### EXERCISE GOAL
In the copy, include all of the listing exactly and none of its pictures.

### DATA PROVIDED
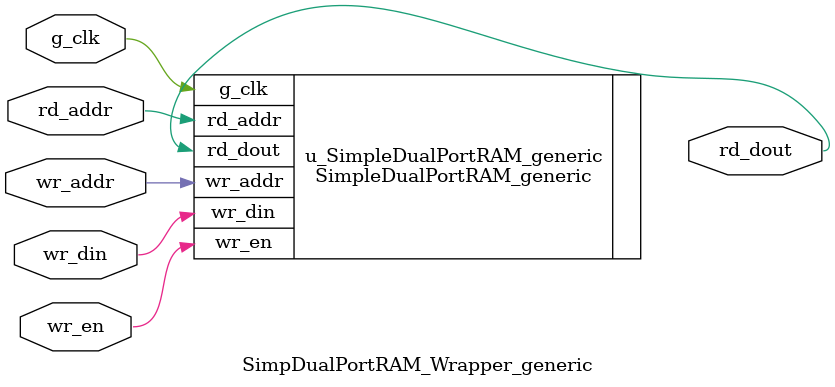
<source format=v>



`timescale 1 ns / 1 ns

module SimpDualPortRAM_Wrapper_generic
          (
           g_clk,
           wr_din,
           wr_addr,
           wr_en,
           rd_addr,
           rd_dout
          );


  parameter AddrWidth = 1;
  parameter DataWidth = 1;

  input   g_clk;
  input   signed [DataWidth - 1:0] wr_din;  // parameterized width
  input   [AddrWidth - 1:0] wr_addr;  // parameterized width
  input   wr_en;  // ufix1
  input   [AddrWidth - 1:0] rd_addr;  // parameterized width
  output  signed [DataWidth - 1:0] rd_dout;  // parameterized width



  SimpleDualPortRAM_generic   #  (.AddrWidth(AddrWidth),
                                  .DataWidth(DataWidth)
                                  )
                              u_SimpleDualPortRAM_generic   (.g_clk(g_clk),
                                                             .wr_din(wr_din),
                                                             .wr_addr(wr_addr),
                                                             .wr_en(wr_en),  // ufix1
                                                             .rd_addr(rd_addr),
                                                             .rd_dout(rd_dout)
                                                             );

endmodule  // SimpDualPortRAM_Wrapper_generic


</source>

### EXERCISE OUTPUT
<source format=v>



`timescale 1 ns / 1 ns

module SimpDualPortRAM_Wrapper_generic
          (
           g_clk,
           wr_din,
           wr_addr,
           wr_en,
           rd_addr,
           rd_dout
          );


  parameter AddrWidth = 1;
  parameter DataWidth = 1;

  input   g_clk;
  input   signed [DataWidth - 1:0] wr_din;  // parameterized width
  input   [AddrWidth - 1:0] wr_addr;  // parameterized width
  input   wr_en;  // ufix1
  input   [AddrWidth - 1:0] rd_addr;  // parameterized width
  output  signed [DataWidth - 1:0] rd_dout;  // parameterized width



  SimpleDualPortRAM_generic   #  (.AddrWidth(AddrWidth),
                                  .DataWidth(DataWidth)
                                  )
                              u_SimpleDualPortRAM_generic   (.g_clk(g_clk),
                                                             .wr_din(wr_din),
                                                             .wr_addr(wr_addr),
                                                             .wr_en(wr_en),  // ufix1
                                                             .rd_addr(rd_addr),
                                                             .rd_dout(rd_dout)
                                                             );

endmodule  // SimpDualPortRAM_Wrapper_generic


</source>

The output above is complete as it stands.